Greenberg nodded. “I suspect it to be of extradimensional origin. I can’t… no, I can’t even concieve of the sort of place where such a creature could be natural. Maybe that place your friend went. Regardless, it is a living and sentient being, I think. A sort of biological firmament of anti-matter that exists by ingesting or assimiliating fields of electrical energy. If you can imagine a nebulous, radioactive mass of cellular anti-matter that feeds on the raw, untapped electrical energy of thinking minds… actually sucks them dry, then you’d be close. Anti-matter with force, intellect, and direction… dear God, what an abomination.”
“It came today,” Menhaus said. “It got one of our friends and Elizabeth’s aunt… but it’ll come again, won’t it? I mean, you said in your letter that it cycles, that it builds up.”

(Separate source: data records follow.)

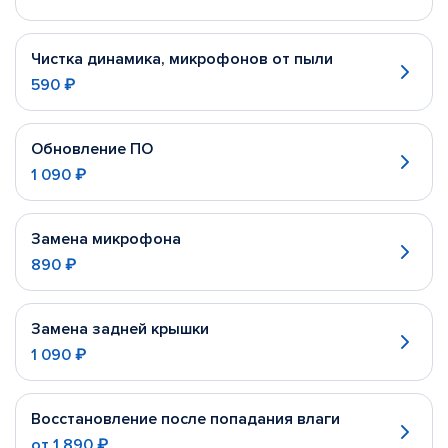
Чистка динамика, микрофонов от пыли
590 ₽
Обновление ПО
1 090 ₽
Замена микрофона
890 ₽
Замена задней крышки
1 090 ₽
Восстановление после попадания влаги
от
1 890 ₽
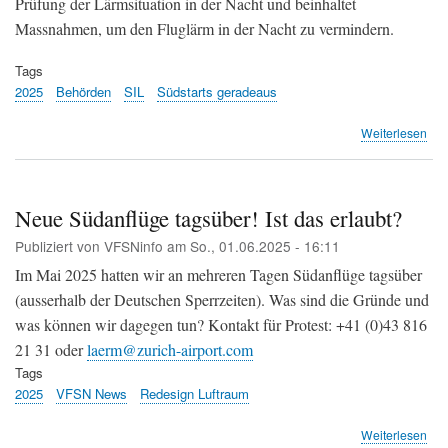
Prüfung der Lärmsituation in der Nacht und beinhaltet
Massnahmen, um den Fluglärm in der Nacht zu vermindern.
Tags
2025
Behörden
SIL
Südstarts geradeaus
übe
Weiterlesen
Flu
Zür
Bun
gen
Neue Südanflüge tagsüber! Ist das erlaubt?
Anp
Publiziert von
VFSNinfo
am
So., 01.06.2025 - 16:11
des
SIL-
Im Mai 2025 hatten wir an mehreren Tagen Südanflüge tagsüber
Obj
(ausserhalb der Deutschen Sperrzeiten). Was sind die Gründe und
was können wir dagegen tun? Kontakt für Protest: +41 (0)43 816
21 31 oder
laerm@zurich-airport.com
Tags
2025
VFSN News
Redesign Luftraum
übe
Weiterlesen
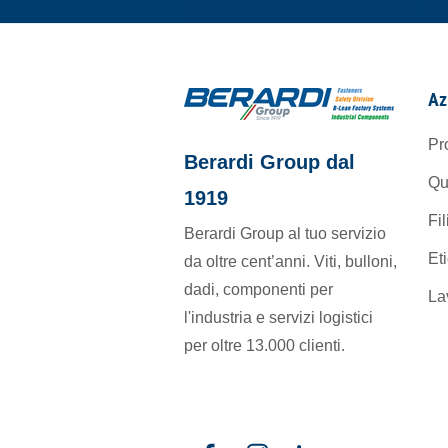
Az
Pr
Berardi Group dal
Qu
1919
Fil
Berardi Group al tuo servizio
Et
da oltre cent’anni. Viti, bulloni,
dadi, componenti per
La
l'industria e servizi logistici
per oltre 13.000 clienti.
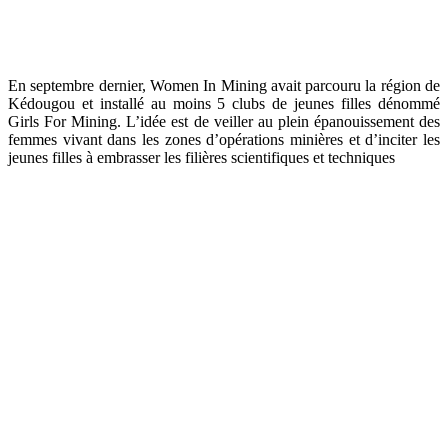
En septembre dernier, Women In Mining avait parcouru la région de
Kédougou et installé au moins 5 clubs de jeunes filles dénommé
Girls For Mining. L’idée est de veiller au plein épanouissement des
femmes vivant dans les zones d’opérations minières et d’inciter les
jeunes filles à embrasser les filières scientifiques et techniques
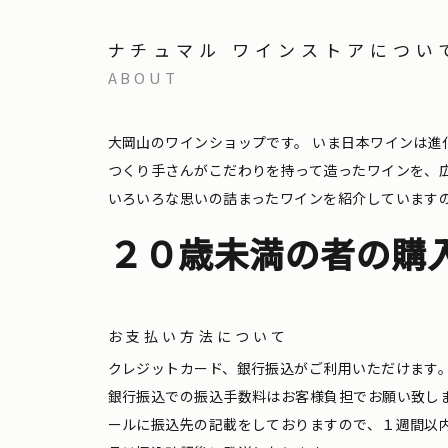
ナチュマル ワインストアについ
ABOUT
大岡山のワインショップです。
いま日本ワインは進
つくり手さんがこだわりを持って造ったワインを、
いろいろな思いの詰まったワインを紹介しています
２０歳未満の者の購
お支払い方法について
クレジットカード、銀行振込がご利用いただけます
銀行振込での振込手数料はお客様負担でお願い致し
ールに振込先の記載をしておりますので、１週間以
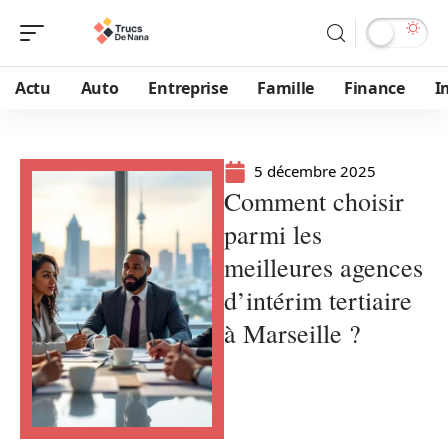
Actu
Auto
Entreprise
Famille
Finance
I
5 décembre 2025
Comment choisir
parmi les
meilleures agences
d’intérim tertiaire
à Marseille ?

“Yes, it’s cyclical in nature, I think. It’s pretty pointless to apply third-dimensional reason or rationale to something that technically cannot exist in the first place… but, yes, it seems to be cyclical.” Greenberg had to rest a moment. All the excitement and talking were taxing him. “If you know the stories of the Cyclops and the Korsund, then you understand the destructive, deadly power of this creature. I believe it shows irregularly, maybe not for ten years or fifty, but that when it does, it leaves nothing alive with a rational brain. It hones in on the electrical fields of these thinking minds and chews them down to the marrow, if you will.”
“You couldn’t hide from something like that,” Cushing said. “It could find you anywhere, anytime.”
Greenberg sighed. “Yes, exactly.”
“Something that eats minds,” George said. “Incredible.”